> **Text passage**

● ● ● ● ● ● ●

Good morning, Tom. Nice results from your team. I wanted to see if I could delve into your commentary around the potential activity in the Marcellus. You mentioned that your original plan was to go down to 2 rigs and 1 frac crew, but you also signaled that you may stay at this level for a certain amount of time, given -- macro. I was wondering if you could give us a sense of do you think you could hold your Marcellus production relatively flat at, call it, that 2.1 Bcf a day? And what would that mean for capex if you did go down to that level because I think this year's capex guides around $835 million at the midpoint?

Thomas Jorden
Chairman, President & Chief Executive Officer at Cabot Oil & Gas

Well, Arun, we -- you just kind of repeated what I've said. So I'll try to give a little bit of detail there. We -- what I said is if we were to stay at the 2 rig and 1 frac crew, that's not a plan. That's kind of a guide as to what would happen. We kind of -- as we look at the macro right now, we kind of like that and where it positions us. Our Marcellus team has done a really nice job of smoothing out their cadence and getting on to a regular program. So as we look ahead at that level of activity, we think we will be able to shave off significant capital in the Marcellus and have the opportunity to redeploy that elsewhere. We would hold our production flat or actually slightly grow within that range we've already telegraphed and it's really a nice place to be right now. Because strategically, what we'd like to do is keep that Marcellus production flattish and be ready to go when the gas macro improves. And that's exactly the position that our really great team in Pittsburgh has put us in.

So everything you said is true. I'm not sure what other color we can give. But one of the things we really like is the flexibility to pivot and we're maintaining that gas production. We don't want to see it decline. So it will indeed maintain if we were to hold those 2 rigs and 1 frac crew.

Arun Jayaram
Analyst at JPMorgan Chase & Co.

Yes, Tom, I don't know if you could follow up just one question with how much lower capex would it be if you went to that program?

● ● ● ● ● ● ●

> **Dataset section**
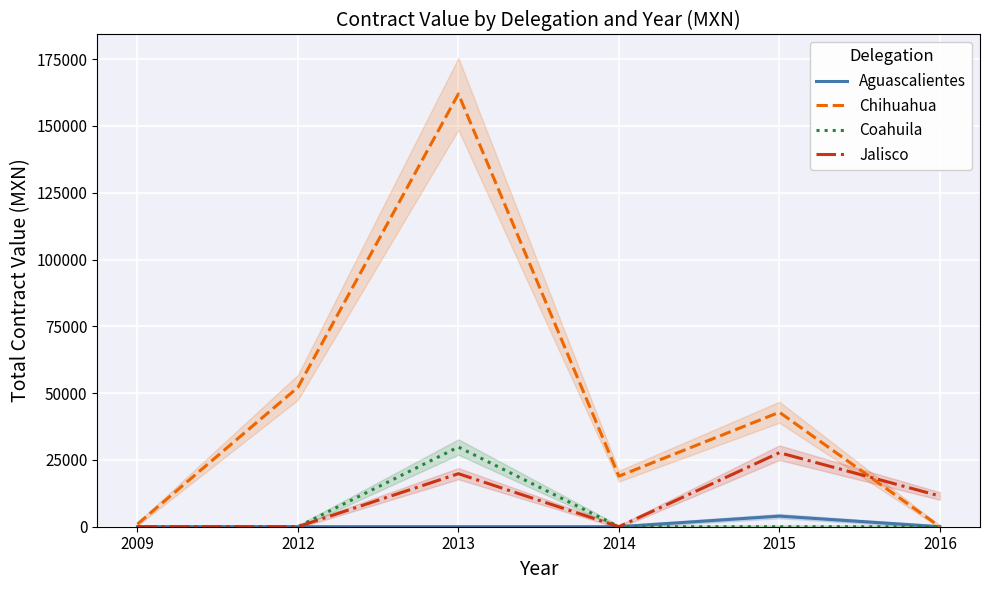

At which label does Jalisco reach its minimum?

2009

● ● ● ● ● ● ●

> **Exercises**
[1] In the transcript, where is the team that Thomas Jorden credits with putting the company in its Marcellus position?
[2] Transcribe the transcript between "Good morning, Tom." and "at the midpoint?", inclusive.
The lines above are separate from the transcript.

> **Responses by task**
[1] Pittsburgh.

[2]
Good morning, Tom. Nice results from your team. I wanted to see if I could delve into your commentary around the potential activity in the Marcellus. You mentioned that your original plan was to go down to 2 rigs and 1 frac crew, but you also signaled that you may stay at this level for a certain amount of time, given -- macro. I was wondering if you could give us a sense of do you think you could hold your Marcellus production relatively flat at, call it, that 2.1 Bcf a day? And what would that mean for capex if you did go down to that level because I think this year's capex guides around $835 million at the midpoint?